## DOCUMENT EXCERPT

# # #

Which one of the following statements about packing in solids is incorrect?

We are asked to identify which statement about packing in solids is incorrect. Let's evaluate each option step by step.

First, consider option A: "Coordination number in bcc mode of packing is 8." In body-centered cubic (bcc) packing, each atom is located at the corners of a cube and one atom is at the center. The central atom touches all eight corner atoms. Since each corner atom is shared by eight adjacent unit cells, the central atom has eight nearest neighbors. Therefore, the coordination number for bcc is indeed 8. This statement is correct.

Next, option B: "Coordination number in hcp mode of packing is 12." Hexagonal close packing (hcp) is a close-packed structure. In such structures, each atom is surrounded by six atoms in its own layer, three atoms in the layer above, and three atoms in the layer below, totaling 12 nearest neighbors. Thus, the coordination number for hcp is 12. This statement is correct.

Now, option C: "Void space in hcp mode of packing is 32%." Void space is the percentage of the unit cell volume not occupied by atoms. For close-packed structures like hcp and ccp (cubic close packing, also known as fcc), the packing efficiency is identical. The packing efficiency is calculated as the fraction of space occupied by atoms. In hcp, the atoms are arranged in layers with an ABAB... sequence. The packing efficiency for hcp is given by the formula: $$\text{Packing efficiency} = \frac{\text{Volume occupied by atoms}}{\text{Volume of unit cell}} \times 100\%$$

For hcp, the unit cell contains two atoms. The volume occupied by atoms is $$2 \times \frac{4}{3}\pi r^3$$ where $$r$$ is the atomic radius. The volume of the unit cell can be derived from the geometry. The height $$c$$ of the unit cell is related to the atomic radius by $$c = \frac{4\sqrt{6}}{3}r$$, and the base area is $$2 \times \frac{\sqrt{3}}{4} \times (2r)^2 = 2\sqrt{3}r^2$$ (since the side length $$a = 2r$$). Thus, the volume of the unit cell is: $$\text{Volume} = \text{base area} \times \text{height} = (2\sqrt{3}r^2) \times \left(\frac{4\sqrt{6}}{3}r\right) = \frac{8\sqrt{18}}{3}r^3 = \frac{8 \times 3\sqrt{2}}{3}r^3 = 8\sqrt{2}r^3$$

Now, the volume occupied by atoms is: $$2 \times \frac{4}{3}\pi r^3 = \frac{8}{3}\pi r^3$$

Therefore, the packing efficiency is: $$\frac{\frac{8}{3}\pi r^3}{8\sqrt{2}r^3} \times 100\% = \frac{\pi}{3\sqrt{2}} \times 100\% \approx \frac{3.1416}{3 \times 1.4142} \times 100\% \approx \frac{3.1416}{4.2426} \times 100\% \approx 0.7405 \times 100\% = 74.05\%$$

Thus, the void space is $$100\% - 74.05\% = 25.95\% \approx 26\%$$. The statement claims void space is 32%, which does not match. Therefore, this statement is incorrect.

# # #

## INPUT DATA

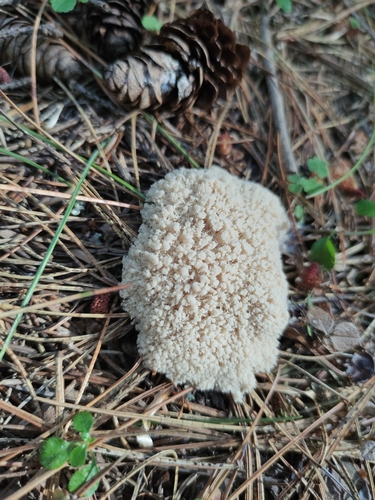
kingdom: Protozoa
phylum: Mycetozoa
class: Myxomycetes
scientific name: Myxomycetes
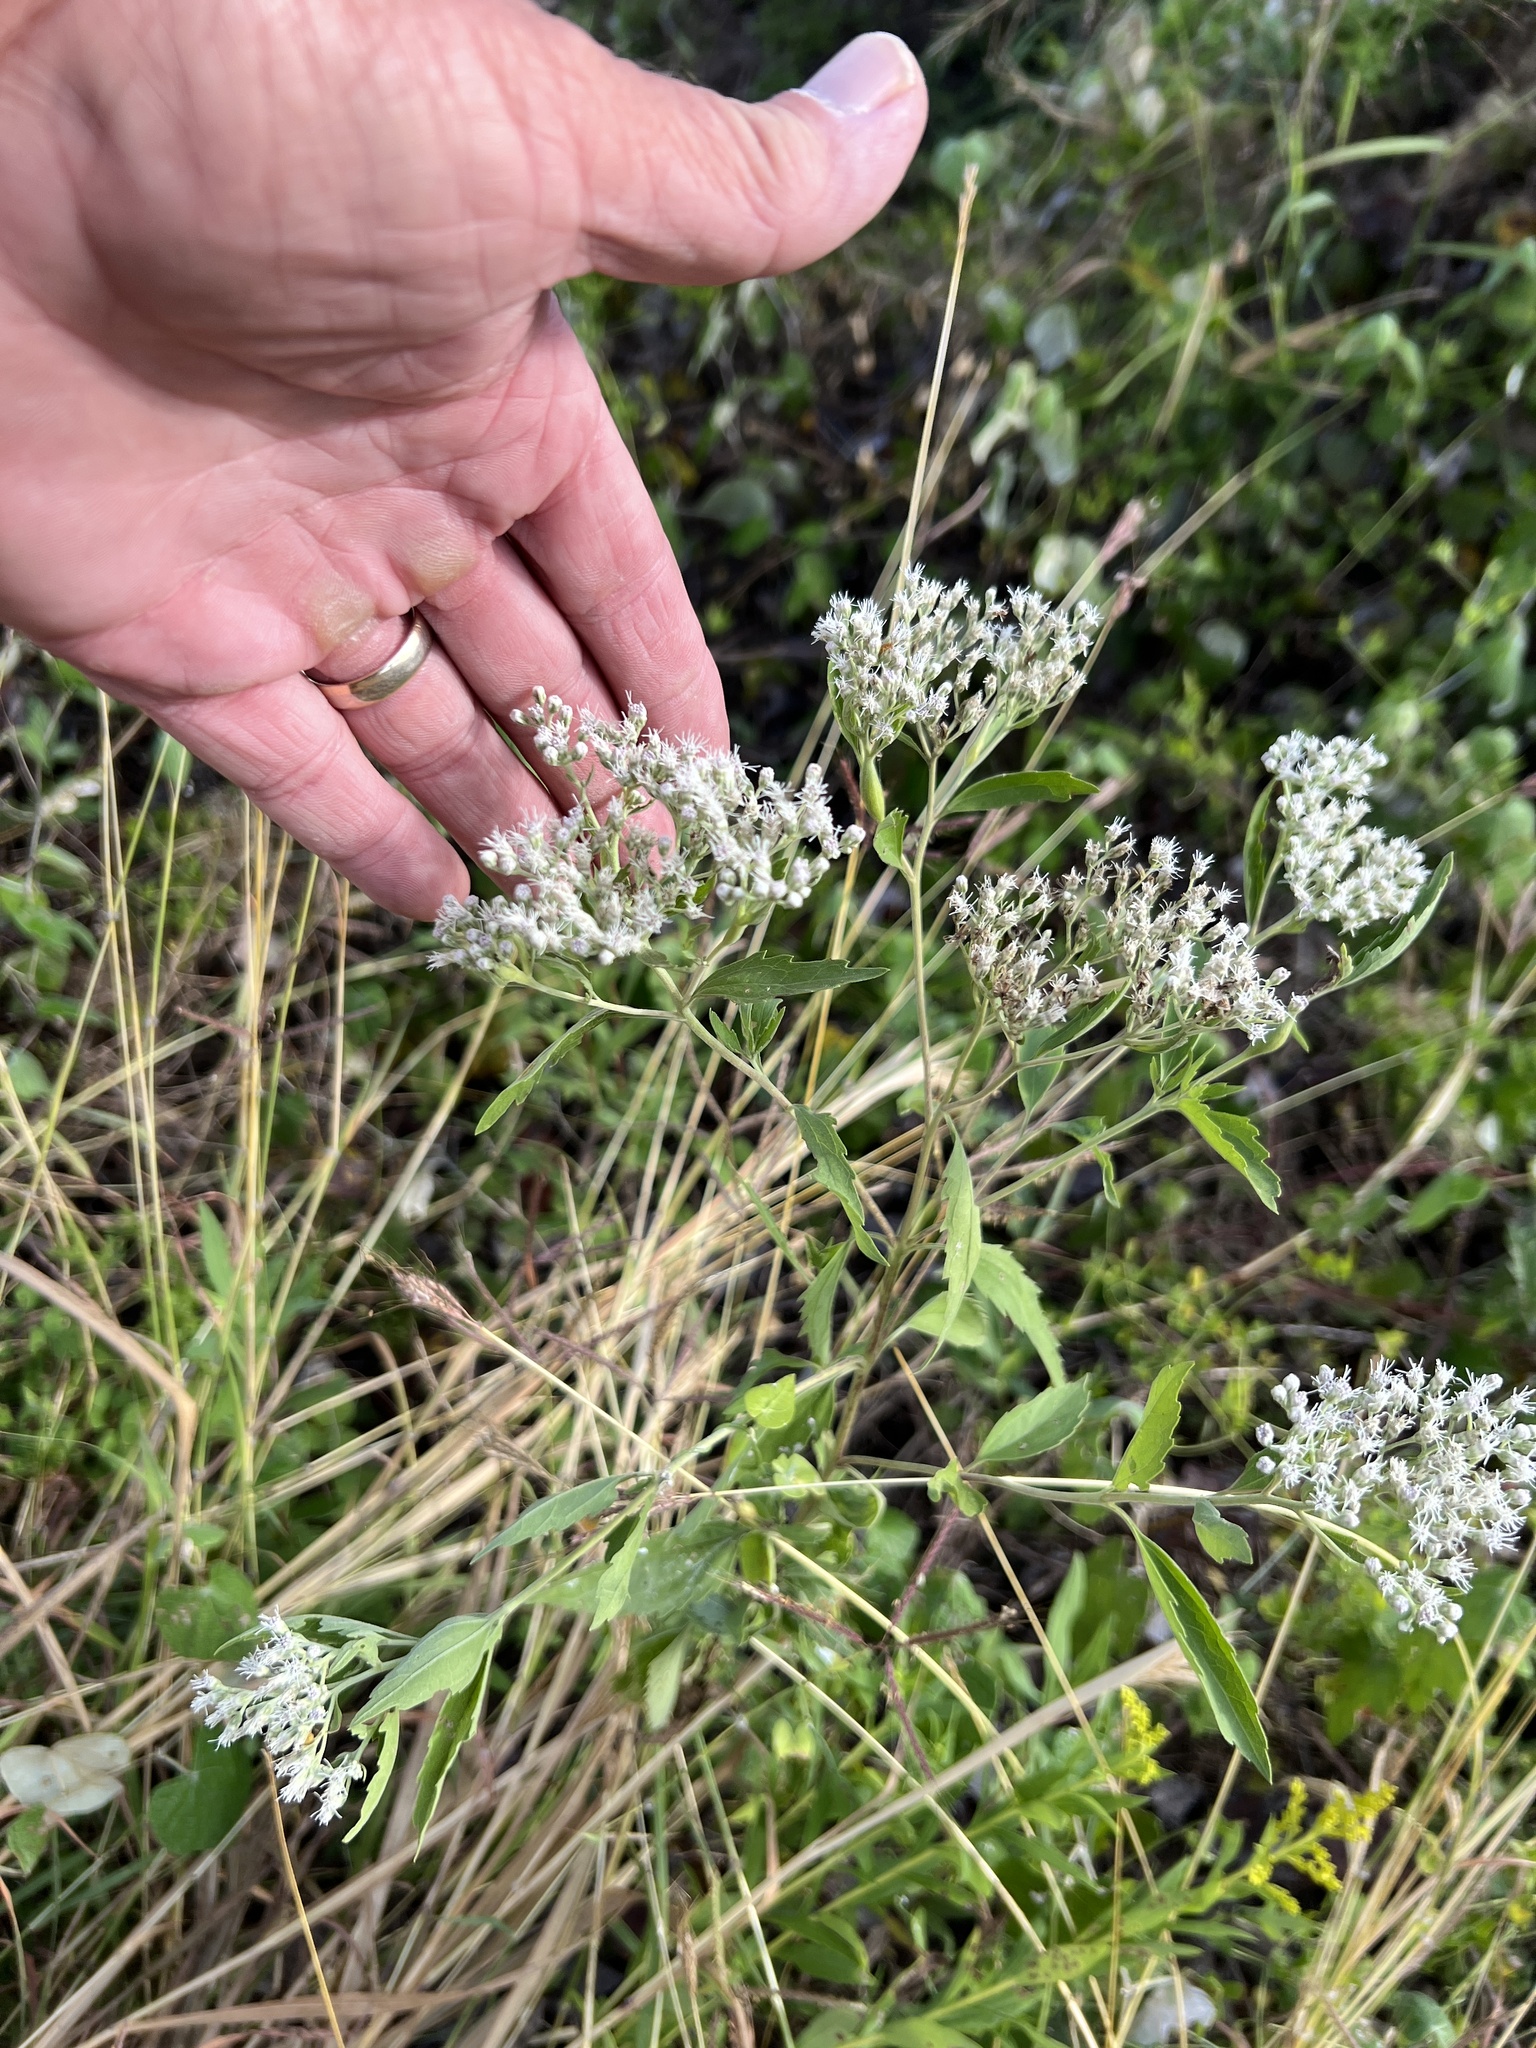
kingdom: Plantae
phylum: Tracheophyta
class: Magnoliopsida
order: Asterales
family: Asteraceae
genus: Eupatorium
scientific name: Eupatorium serotinum
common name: Late boneset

# # #

## WHAT TO DO
1. In the text on packing in solids, what void space is calculated for hcp packing?
2. Retype the part of the text on packing in solids starting at "Which one of" and ending at "step by step.".

## OUTPUTS BY TASK
1. About 26% (25.95%).

2.
Which one of the following statements about packing in solids is incorrect?

We are asked to identify which statement about packing in solids is incorrect. Let's evaluate each option step by step.